Directive
Return each line in the records below that includes "left".

Top of Data extract

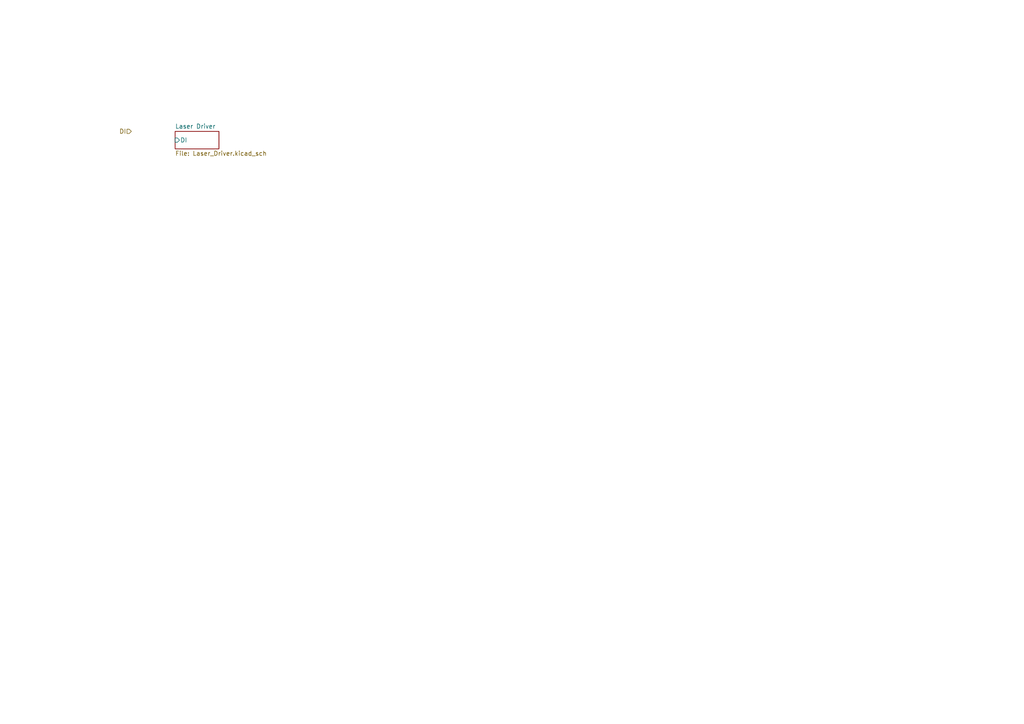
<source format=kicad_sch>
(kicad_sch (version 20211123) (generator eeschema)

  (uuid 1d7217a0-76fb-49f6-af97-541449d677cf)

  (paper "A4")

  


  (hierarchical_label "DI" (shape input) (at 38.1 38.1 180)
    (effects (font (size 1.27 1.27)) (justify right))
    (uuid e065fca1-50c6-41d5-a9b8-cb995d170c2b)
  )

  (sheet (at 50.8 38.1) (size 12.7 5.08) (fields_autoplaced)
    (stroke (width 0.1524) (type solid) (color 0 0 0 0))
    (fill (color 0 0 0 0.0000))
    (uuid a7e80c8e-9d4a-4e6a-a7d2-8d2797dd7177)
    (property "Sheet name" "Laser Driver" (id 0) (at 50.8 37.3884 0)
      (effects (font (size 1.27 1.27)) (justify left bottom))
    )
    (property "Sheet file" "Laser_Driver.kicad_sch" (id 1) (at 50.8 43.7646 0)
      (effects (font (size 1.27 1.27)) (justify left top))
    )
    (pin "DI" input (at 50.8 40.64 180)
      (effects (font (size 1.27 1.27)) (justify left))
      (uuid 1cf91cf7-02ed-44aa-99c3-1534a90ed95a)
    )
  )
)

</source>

Bottom of Data extract

Your solution
      (effects (font (size 1.27 1.27)) (justify left bottom))
      (effects (font (size 1.27 1.27)) (justify left top))
      (effects (font (size 1.27 1.27)) (justify left))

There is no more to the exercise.